### What needs to be done
Reproduce the text of every row below word for word, leaving out the pictures.

### Source records
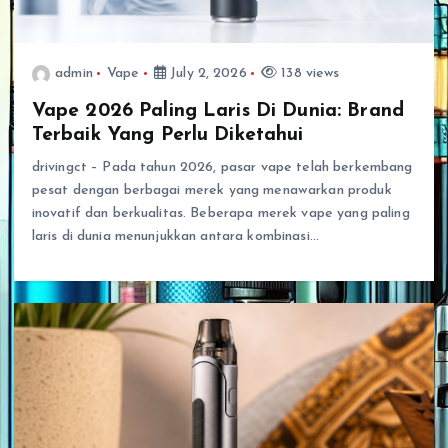
admin
Vape
July 2, 2026
138 views
Vape 2026 Paling Laris Di Dunia: Brand
Terbaik Yang Perlu Diketahui
drivingct – Pada tahun 2026, pasar vape telah berkembang
pesat dengan berbagai merek yang menawarkan produk
inovatif dan berkualitas. Beberapa merek vape yang paling
laris di dunia menunjukkan antara kombinasi…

### Exercise solution
admin
Vape
July 2, 2026
138 views
Vape 2026 Paling Laris Di Dunia: Brand
Terbaik Yang Perlu Diketahui
drivingct – Pada tahun 2026, pasar vape telah berkembang
pesat dengan berbagai merek yang menawarkan produk
inovatif dan berkualitas. Beberapa merek vape yang paling
laris di dunia menunjukkan antara kombinasi…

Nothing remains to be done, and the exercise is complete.